Wajahnya kabur, tetapi matanya sangat mirip Fernanda.
Jantungku berdebar kencang.
Aku menyelipkan foto itu ke sakuku.
Malam itu, Mathew pulang dalam keadaan mabuk lagi.
Dia menerobos masuk ke kamarku, bau alkohol menguasainya.
"Sharon, katakan yang sebenarnya padaku. "Apakah aku tidak berguna?"
Dia bersandar di pintu, matanya tidak fokus. "Ayahku… wanita yang kucintai… aku tidak bisa menangani keduanya."
Wanita yang dimaksudnya bukanlah saya, tetapi saya memilih untuk tidak mengungkapkan bahwa saya mengetahuinya.
"Kamu belum menemukan cara yang tepat," kataku.
"Cara apa?" Tanyanya, dengan secercah harapan di matanya. "Apakah kamu punya rencana? "Anda pasti punya rencana!"

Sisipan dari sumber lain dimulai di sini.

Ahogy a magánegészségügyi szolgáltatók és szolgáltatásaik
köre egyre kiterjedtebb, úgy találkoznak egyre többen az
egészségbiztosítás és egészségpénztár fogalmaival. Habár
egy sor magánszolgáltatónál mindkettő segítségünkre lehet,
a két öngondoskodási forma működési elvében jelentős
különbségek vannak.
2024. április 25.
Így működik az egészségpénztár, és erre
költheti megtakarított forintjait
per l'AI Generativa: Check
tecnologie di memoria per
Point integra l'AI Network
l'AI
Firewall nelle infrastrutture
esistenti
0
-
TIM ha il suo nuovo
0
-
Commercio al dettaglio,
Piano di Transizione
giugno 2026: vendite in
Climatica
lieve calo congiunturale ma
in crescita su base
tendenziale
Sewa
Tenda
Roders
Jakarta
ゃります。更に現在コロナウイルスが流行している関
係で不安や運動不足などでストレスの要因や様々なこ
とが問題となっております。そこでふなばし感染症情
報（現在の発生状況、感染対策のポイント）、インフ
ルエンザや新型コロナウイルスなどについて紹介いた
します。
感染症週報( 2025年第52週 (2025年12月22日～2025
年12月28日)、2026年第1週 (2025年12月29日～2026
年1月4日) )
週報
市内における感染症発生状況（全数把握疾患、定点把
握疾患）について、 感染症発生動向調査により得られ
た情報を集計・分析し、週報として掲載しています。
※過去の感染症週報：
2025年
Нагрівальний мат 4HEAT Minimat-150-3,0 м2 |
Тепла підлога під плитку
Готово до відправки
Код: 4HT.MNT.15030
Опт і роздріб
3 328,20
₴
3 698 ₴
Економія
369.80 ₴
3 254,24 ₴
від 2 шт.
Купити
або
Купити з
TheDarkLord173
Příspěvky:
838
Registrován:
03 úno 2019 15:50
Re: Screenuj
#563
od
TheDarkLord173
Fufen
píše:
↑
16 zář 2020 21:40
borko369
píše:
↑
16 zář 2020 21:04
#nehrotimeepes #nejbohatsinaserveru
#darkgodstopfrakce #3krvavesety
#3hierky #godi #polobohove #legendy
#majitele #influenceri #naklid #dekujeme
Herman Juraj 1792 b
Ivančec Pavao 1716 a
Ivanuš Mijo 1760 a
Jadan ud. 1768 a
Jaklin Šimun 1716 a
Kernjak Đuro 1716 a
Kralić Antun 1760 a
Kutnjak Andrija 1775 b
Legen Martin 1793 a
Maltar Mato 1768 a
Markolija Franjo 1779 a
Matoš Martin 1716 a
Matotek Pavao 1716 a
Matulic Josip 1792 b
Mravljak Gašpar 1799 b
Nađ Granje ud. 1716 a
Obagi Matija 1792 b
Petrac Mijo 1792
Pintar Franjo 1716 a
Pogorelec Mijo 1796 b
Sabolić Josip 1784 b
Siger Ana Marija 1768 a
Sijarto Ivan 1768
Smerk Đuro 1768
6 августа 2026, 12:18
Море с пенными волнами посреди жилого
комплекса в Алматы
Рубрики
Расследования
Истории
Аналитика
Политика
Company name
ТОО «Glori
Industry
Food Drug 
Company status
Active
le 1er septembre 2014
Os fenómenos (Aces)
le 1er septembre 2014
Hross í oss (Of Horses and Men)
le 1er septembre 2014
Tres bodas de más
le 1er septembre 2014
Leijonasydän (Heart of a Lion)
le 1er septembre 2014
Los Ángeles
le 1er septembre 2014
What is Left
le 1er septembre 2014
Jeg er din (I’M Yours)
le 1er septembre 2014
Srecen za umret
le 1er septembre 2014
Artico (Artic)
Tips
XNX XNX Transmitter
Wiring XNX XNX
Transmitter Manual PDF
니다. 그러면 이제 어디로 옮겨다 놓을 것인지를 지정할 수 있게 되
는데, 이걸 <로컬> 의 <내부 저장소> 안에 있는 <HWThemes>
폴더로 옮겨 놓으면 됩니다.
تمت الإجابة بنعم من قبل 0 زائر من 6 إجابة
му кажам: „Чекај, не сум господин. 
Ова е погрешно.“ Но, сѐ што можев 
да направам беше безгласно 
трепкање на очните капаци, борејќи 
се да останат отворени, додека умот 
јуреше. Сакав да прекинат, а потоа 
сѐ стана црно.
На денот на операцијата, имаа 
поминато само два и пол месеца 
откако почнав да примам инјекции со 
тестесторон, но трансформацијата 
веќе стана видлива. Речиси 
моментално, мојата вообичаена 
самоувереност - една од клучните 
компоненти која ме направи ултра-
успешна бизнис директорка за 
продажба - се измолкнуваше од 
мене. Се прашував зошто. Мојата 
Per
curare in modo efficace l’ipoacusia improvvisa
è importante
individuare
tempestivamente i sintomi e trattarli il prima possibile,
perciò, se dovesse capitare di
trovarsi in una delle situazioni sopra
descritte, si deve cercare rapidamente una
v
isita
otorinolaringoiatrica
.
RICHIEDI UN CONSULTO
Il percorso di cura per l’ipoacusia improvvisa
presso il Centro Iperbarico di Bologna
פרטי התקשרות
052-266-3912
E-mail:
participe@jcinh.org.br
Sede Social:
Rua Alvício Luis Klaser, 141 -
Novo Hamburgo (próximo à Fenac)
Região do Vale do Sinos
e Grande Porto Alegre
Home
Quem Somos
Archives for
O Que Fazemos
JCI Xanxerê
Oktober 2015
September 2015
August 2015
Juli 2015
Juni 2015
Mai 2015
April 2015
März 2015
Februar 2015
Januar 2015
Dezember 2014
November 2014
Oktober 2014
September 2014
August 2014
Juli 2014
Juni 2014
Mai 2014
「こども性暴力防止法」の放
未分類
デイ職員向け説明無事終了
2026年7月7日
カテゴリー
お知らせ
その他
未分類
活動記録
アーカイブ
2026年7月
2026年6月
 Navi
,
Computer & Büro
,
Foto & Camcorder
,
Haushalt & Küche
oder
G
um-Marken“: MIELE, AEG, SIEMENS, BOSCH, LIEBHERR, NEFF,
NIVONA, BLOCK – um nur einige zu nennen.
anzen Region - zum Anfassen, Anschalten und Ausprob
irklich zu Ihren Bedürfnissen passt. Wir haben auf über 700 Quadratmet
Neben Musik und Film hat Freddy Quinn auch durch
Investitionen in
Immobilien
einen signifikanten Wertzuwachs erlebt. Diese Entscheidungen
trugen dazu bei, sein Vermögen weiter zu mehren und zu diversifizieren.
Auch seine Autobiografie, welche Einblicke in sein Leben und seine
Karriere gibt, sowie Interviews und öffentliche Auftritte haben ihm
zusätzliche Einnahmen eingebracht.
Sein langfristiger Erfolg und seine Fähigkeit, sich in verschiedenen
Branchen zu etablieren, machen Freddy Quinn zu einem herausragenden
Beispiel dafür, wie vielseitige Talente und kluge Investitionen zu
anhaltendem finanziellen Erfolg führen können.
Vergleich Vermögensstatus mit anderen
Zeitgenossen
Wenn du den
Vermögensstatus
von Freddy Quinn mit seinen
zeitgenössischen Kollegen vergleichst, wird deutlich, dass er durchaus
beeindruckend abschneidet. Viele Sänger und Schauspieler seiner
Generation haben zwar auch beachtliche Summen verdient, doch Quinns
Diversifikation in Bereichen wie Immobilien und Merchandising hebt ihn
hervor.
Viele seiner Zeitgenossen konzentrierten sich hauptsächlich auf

Aku mengambil foto itu dari sakuku dan menyerahkannya kepadanya.
"Apakah Anda kenal wanita ini?"
Mathew menyipitkan matanya mengamati benda itu cukup lama, lalu menggelengkan kepalanya.
"Tidak. Siapa itu?"
"Lihat matanya. "Sangat dekat."
Dia melihat lagi, dan seluruh tubuhnya tersentak.
"Fernanda?" dia berkata tanpa pikir panjang. "Bagaimana itu mungkin? "Foto ini pasti berusia tiga puluh tahun!"
"Itu bukan Fernanda," kataku. "Tapi dia ada hubungannya dengan Fernanda. Bagaimanapun."
Mathew segera sadar.
Dia menatap foto itu, lalu menatapku, wajahnya menunjukkan campuran keterkejutan dan kebingungan.
"Kalau begitu, siapa dia?"
"Aku tidak tahu." Kataku sambil mengambil kembali foto itu. "Tapi aku yakin ayahmu melakukannya."
Tepat pada saat itu, seseorang mengetuk pintu.
Itu Fernanda.
"Tuan James, apakah Anda di sana? Ayahmu ingin melihatmu di ruang kerjanya.
Wajah Mathew langsung menjadi gelap.
Dia menarik pintu hingga terbuka. Fernanda berdiri di sana, memegang secangkir kopi.
Dia tampak terkejut melihatku, lalu tersenyum polos.
"Oh, Nyonya James, Anda juga di sini. Maaf, saya tidak bermaksud menyela.
Kata-katanya sangat sopan, tetapi penuh implikasi.
Mathew mendengus, mendorongnya, dan menghentakkan kaki menuruni tangga.
Fernanda memperhatikannya pergi, ada sedikit kemenangan di matanya.
Lalu dia menatapku lagi, senyumnya masih merekah.
"Selamat malam, Nyonya James."
Dia berbalik dan pergi, gaunnya berkibar.
Saya punya firasat.
Sebuah drama besar tengah terjadi di ruang kerja Julio.
Di sanalah kebenaran di balik seluruh kekacauan ini akan terungkap.